The dome of the church of St Peter and St Paul above a line of green trees with an empty road below them

For a start, there was not a single idiot double parked, and very few idiots driving, which makes whizzing down the hill much more of a joy (even though I know it will be a pain to climb on the way back). The cycle path, which rises up from street level to skirt an area called La Magliana before crossing the river and then following the left bank of the Tiber downstream, was mercifully empty too. I saw just three cyclists coming the other way, one of whom returned my nod of recognition.

Soon after crossing the river you pass by a strange abandoned and ruined barn-like skeleton, and then round a wide bend the equally abandoned hippodrome of Tor di Valle. It closed about 10 years ago, with grand dreams and promises of a new stadium for AS Roma. Eight years later, that idea was itself abandoned. What happens now is anybody’s guess.

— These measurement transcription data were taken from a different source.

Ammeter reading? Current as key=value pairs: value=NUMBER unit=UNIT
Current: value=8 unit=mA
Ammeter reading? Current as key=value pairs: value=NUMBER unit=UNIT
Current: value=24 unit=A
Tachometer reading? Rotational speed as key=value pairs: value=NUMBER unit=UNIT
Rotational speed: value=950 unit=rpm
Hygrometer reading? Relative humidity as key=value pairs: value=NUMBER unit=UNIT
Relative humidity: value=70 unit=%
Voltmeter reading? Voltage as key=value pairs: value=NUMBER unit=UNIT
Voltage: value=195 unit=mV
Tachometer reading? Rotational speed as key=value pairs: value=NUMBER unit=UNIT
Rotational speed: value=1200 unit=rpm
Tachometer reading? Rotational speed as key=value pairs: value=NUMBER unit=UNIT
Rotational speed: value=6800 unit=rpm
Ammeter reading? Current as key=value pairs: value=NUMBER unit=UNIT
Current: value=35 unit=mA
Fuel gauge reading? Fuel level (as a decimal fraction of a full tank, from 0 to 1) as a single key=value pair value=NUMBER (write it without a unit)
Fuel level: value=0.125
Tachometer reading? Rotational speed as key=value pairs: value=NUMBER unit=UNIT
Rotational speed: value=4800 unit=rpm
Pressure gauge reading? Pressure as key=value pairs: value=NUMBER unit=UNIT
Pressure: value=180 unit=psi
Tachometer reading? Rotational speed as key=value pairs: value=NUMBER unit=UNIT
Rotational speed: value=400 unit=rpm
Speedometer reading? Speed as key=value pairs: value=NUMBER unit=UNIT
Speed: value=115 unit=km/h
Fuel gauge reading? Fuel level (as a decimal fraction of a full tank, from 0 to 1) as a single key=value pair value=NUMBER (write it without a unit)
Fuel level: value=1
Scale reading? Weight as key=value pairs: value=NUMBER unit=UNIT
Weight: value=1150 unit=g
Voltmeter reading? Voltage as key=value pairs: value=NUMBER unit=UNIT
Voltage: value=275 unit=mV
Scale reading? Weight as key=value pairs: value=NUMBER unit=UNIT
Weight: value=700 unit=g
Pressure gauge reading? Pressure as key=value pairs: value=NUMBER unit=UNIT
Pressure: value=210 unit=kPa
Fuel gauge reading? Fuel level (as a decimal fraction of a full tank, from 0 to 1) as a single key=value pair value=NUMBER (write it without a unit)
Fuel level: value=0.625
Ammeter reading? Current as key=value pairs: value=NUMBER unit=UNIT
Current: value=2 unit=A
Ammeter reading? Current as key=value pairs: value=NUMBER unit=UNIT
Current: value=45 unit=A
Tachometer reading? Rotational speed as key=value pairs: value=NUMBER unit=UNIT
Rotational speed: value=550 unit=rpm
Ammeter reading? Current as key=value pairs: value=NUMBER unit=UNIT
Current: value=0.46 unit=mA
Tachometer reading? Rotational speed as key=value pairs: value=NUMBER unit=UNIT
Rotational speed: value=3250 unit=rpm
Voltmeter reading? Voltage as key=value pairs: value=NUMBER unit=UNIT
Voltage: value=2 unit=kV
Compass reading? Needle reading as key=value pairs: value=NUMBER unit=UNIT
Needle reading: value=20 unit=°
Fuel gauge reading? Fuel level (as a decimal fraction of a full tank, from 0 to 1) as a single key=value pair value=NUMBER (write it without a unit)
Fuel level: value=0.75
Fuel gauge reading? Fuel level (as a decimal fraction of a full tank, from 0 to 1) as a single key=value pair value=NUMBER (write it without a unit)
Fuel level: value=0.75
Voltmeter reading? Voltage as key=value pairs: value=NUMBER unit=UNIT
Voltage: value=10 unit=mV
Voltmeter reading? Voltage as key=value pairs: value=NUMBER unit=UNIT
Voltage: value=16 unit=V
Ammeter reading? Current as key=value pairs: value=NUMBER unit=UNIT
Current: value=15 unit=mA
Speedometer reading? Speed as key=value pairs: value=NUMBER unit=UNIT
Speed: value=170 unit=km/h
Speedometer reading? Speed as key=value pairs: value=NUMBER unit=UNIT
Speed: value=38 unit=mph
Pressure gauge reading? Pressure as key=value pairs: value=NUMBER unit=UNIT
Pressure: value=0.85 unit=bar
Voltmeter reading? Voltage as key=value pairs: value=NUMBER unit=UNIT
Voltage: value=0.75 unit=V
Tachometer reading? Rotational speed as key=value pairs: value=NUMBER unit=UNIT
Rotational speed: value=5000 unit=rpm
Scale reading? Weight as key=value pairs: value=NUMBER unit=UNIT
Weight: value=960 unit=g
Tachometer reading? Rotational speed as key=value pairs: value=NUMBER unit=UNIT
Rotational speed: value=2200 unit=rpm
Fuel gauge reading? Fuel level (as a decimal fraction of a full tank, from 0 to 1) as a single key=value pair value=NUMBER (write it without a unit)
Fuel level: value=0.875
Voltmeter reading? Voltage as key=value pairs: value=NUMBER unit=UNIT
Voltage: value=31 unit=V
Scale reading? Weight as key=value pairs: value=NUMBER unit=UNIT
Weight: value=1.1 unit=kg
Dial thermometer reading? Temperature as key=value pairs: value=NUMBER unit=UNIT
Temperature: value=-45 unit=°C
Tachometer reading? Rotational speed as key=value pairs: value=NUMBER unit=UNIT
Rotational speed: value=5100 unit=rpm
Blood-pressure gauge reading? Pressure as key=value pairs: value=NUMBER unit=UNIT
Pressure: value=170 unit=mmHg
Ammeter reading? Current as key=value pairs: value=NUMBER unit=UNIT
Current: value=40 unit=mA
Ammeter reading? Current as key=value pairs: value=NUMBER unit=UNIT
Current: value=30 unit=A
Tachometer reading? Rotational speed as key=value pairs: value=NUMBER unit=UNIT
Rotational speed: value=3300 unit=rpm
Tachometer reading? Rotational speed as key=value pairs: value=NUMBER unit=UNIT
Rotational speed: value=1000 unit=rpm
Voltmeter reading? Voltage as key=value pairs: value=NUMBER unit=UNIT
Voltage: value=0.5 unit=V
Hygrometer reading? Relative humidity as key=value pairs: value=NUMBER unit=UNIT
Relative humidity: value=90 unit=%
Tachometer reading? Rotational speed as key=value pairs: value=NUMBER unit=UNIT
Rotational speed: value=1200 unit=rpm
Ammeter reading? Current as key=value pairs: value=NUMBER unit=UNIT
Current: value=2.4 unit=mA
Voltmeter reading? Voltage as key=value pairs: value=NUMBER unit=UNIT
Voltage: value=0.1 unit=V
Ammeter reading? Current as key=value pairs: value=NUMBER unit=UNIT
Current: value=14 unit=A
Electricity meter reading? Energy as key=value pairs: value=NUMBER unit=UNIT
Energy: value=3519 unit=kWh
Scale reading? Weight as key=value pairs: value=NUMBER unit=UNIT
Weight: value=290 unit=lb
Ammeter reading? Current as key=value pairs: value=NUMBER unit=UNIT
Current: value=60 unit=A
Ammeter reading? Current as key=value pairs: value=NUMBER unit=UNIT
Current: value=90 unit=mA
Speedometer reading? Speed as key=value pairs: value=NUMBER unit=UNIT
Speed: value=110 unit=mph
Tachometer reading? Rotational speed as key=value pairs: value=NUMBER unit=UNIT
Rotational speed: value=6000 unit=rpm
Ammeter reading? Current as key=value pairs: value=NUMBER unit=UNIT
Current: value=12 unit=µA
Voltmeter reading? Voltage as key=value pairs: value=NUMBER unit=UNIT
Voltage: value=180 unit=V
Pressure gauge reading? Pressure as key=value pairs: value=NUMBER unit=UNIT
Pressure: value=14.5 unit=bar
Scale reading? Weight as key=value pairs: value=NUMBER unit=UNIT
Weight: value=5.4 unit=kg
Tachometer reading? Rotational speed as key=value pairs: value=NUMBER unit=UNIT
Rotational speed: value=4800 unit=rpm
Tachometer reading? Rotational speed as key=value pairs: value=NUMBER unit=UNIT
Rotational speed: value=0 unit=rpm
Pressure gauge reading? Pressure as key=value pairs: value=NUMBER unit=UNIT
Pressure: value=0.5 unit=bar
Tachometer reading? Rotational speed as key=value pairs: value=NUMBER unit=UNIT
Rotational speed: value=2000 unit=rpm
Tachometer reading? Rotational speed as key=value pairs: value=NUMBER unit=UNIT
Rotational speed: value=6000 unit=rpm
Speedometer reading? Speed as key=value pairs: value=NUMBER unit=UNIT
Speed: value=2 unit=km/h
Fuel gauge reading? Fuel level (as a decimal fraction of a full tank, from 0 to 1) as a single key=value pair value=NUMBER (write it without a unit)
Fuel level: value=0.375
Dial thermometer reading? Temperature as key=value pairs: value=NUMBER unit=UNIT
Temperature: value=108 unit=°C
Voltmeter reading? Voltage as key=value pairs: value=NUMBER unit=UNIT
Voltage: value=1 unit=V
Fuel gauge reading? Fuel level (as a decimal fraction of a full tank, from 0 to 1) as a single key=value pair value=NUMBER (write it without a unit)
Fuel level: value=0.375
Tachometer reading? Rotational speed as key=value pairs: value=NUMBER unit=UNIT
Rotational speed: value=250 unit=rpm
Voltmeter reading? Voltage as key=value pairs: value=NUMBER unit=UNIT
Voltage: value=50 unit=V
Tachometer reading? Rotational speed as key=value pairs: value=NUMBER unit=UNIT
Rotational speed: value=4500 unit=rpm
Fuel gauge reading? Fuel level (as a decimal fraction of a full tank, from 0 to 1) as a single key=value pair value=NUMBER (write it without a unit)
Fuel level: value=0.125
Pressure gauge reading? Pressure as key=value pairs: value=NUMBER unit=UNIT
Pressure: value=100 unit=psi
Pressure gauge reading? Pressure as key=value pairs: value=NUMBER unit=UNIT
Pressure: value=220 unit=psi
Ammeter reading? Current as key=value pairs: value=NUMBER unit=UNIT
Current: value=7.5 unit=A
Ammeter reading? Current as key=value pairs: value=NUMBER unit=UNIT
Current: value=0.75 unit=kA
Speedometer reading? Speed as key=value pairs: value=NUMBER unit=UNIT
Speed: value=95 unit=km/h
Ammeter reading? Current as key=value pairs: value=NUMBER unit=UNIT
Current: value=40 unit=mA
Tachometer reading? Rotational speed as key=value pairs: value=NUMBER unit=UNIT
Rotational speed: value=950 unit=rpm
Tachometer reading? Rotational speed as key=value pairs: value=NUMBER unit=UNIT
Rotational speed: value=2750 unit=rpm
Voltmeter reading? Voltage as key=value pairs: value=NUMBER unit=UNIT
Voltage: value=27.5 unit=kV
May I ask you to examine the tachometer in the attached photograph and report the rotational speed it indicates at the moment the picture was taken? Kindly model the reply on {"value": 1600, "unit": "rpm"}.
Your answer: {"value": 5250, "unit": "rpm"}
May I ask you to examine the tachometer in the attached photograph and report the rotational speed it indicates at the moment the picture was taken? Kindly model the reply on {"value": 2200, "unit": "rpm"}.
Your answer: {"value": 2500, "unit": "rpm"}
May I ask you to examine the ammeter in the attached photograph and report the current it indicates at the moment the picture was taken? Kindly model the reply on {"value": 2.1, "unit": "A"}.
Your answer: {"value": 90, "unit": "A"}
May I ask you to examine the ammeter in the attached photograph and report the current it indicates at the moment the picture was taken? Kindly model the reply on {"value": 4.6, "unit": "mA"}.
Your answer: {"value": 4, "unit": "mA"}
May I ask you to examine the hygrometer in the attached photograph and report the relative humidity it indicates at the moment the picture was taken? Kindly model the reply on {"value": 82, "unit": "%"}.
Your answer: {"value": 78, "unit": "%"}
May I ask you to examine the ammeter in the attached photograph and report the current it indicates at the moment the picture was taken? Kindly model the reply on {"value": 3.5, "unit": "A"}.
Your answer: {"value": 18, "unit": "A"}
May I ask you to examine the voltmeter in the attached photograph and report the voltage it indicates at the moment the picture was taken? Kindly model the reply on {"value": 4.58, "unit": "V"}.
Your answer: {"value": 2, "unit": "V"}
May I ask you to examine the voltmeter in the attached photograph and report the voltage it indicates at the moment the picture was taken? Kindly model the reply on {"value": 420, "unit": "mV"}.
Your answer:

Cycling past, two things struck me. One is that there are something like 700 “rooms” on the site. When I first started riding this bike path, horses still occupied a few but now all are empty. They don’t, yet, look to be in too bad a state and I just wonder what it would take to make them at least habitable for some of the many people who wash up on the Tiber’s banks. Too much, I suppose. The other is that all the large trees that shaded the site, at least those visible from the path, were dead. Coincidence? I think not.

Large straw bales casting long shadows in the early light, backed by a line of trees with large apartment blocks behind them

It is pretty amazing how quickly one finds oneself essentially out in the countryside. Of course there are ramshackle dwellings down by the river, some with chickens and goats scratching around, others seemingly growing rusted cars. But there are also open fields which in previous years have been sown to wheat. This year, large straw bales were the most obvious manifestation of farming, just by a large sewage works (41.82597384085056, 12.42249132290537).1 A little further on there’s a line of tall gum trees at the edge of the water works, and in their shade it actually felt a little bit cool, and the air was very pleasantly scented.

My bicycle leaning against some railings with the sun shining through a tree behind the bike

The end of the road, as it were, comes soon after that, where the bike path goes under the Grande Raccordo Annulare, Rome’s ring road. The path continues, but I don’t. I stop for a rest and some cold water. The day is already beginning to heat up, though it is only 7:20 or thereabouts. On the way back, swallows (or swifts?) are lined up on a wire, some of them flitting about on a level with my head, a glorious distraction that made me even more thankful for the almost empty path.

By 8:15 I was home, having made it up the hill without too much sweat, thanks again to the lack of double-parked idiots, and with the whole day ahead and ready to fry my brains.

Route map plotted


  1. A while ago I wrote a Shortcut, activated by asking Siri to “Drop a pin” that adds my location and time to a text file. It is very handy when you see something you might in future want to find on a map.